Source: University of Malaga
A new study conducted by University of Malaga researcher Inés Moreno, in collaboration with the University of Texas, has identified a potential non-invasive therapy that could check the progress of Alzheimer’s disease, the major form of dementia in the elderly population.
In a preclinical model, Moreno has managed to reduce the amount of toxic proteins in the brain—the aggregate of which is the main cause of neuronal death in Alzheimer’s disease.
These proteins are also present in blood, and according to Moreno, they are in equilibrium with the brain—if they increase in the brain, they increase in the blood, and vice versa. Based on these results, Moreno proposes removing these toxic aggregates as a target for Alzheimer’s disease therapy.
The paper was published by the scientific journal Molecular Psychiatry.
“Removing the toxic proteins from the brain is the goal of most of the current therapies for Alzheimer’s disease,” explains Moreno, who is part of the UMA group NeuroAD.
Acting at a circulatory level
The innovation of this research is that it proposes reducing these toxins from the blood, as they are also present in the bloodstream.
“We have verified that if we remove toxins from the blood, they drain again from brain to blood in search of equilibrium, improving the clinical signs and pathology of the disease,” says Moreno.
The scientist points out that nowadays the analysis of blood samples is already used, in some cases, for the diagnosis of the disease as an alternative to neuroimaging.
However, so far it has never been used for the purpose proven in this paper. Consequently, this new use “opens the door to potential non-invasive therapeutic strategies to be implemented at a circulatory level.”
The results, as evidenced in animal models, show that this treatment could improve memory and learning capacity as well as correct cognitive impairments, being able not only to remove toxic proteins, but also modify key factors in the development of this disease.

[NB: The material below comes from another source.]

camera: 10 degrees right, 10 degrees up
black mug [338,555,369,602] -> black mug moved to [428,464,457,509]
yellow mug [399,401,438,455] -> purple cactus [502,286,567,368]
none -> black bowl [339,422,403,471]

The University of Texas, where Inés Moreno is also an associate professor, will continue with this study at a clinical level, seeking to determine the molecular mechanisms involved in improvement of the disease. The research also seeks to address whether the treatment would work in patients by means of, for instance, dialysis or even transfusions in patients with dementia.

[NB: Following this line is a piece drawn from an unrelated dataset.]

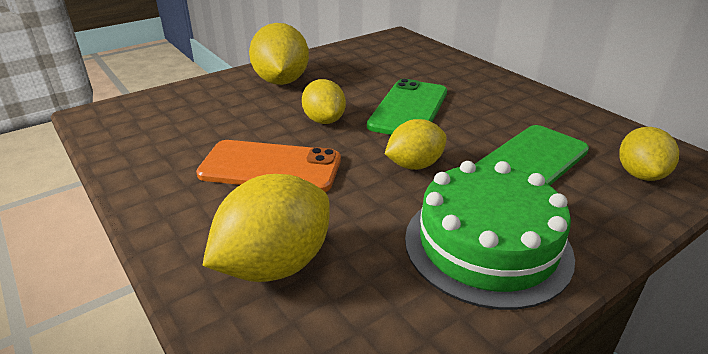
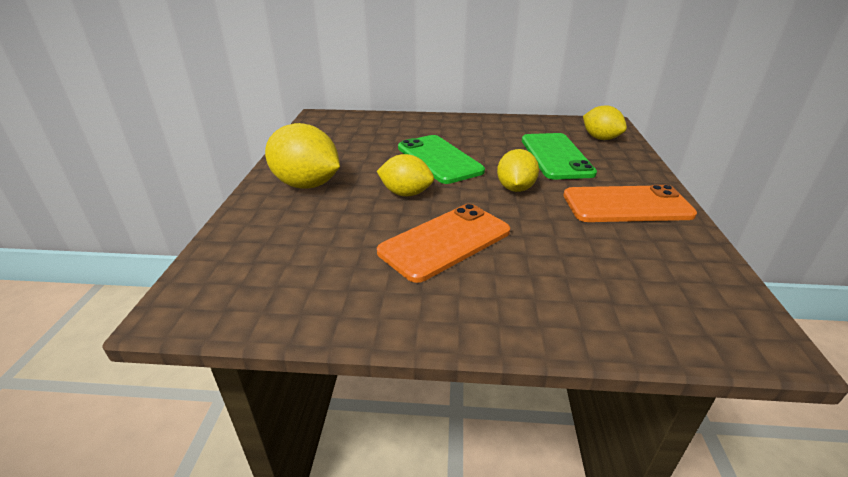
camera: 50 degrees left, 0 degrees up
yellow lemon [202,174,330,282] -> none
green cake [405,161,575,310] -> orange phone [563,185,697,222]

Preventive and therapeutic reduction of amyloid deposition and behavioral impairments in a model of Alzheimer’s disease by whole blood exchange
Alzheimer’s disease (AD) is the major form of dementia in the elderly population. The main neuropathological changes in AD patients are neuronal death, synaptic alterations, brain inflammation, and the presence of cerebral protein aggregates in the form of amyloid plaques and neurofibrillary tangles.
Compelling evidence suggests that the misfolding, aggregation, and cerebral deposition of amyloid-beta (Aβ) plays a central role in the disease. Thus, prevention and removal of misfolded protein aggregates is considered a promising strategy to treat AD.
In the present study, we describe that the development of cerebral amyloid plaques in a transgenic mice model of AD (Tg2576) was significantly reduced by 40–80% through exchanging whole blood with normal blood from wild type mice having the same genetic background. Importantly, such reduction resulted in improvement in spatial memory performance in aged Tg2576 mice.
The exact mechanism by which blood exchange reduces amyloid pathology and improves memory is presently unknown, but measurements of Aβ in plasma soon after blood exchange suggest that mobilization of Aβ from the brain to blood may be implicated.
Our results suggest that a target for AD therapy may exist in the peripheral circulation, which could open a novel disease-modifying intervention for AD.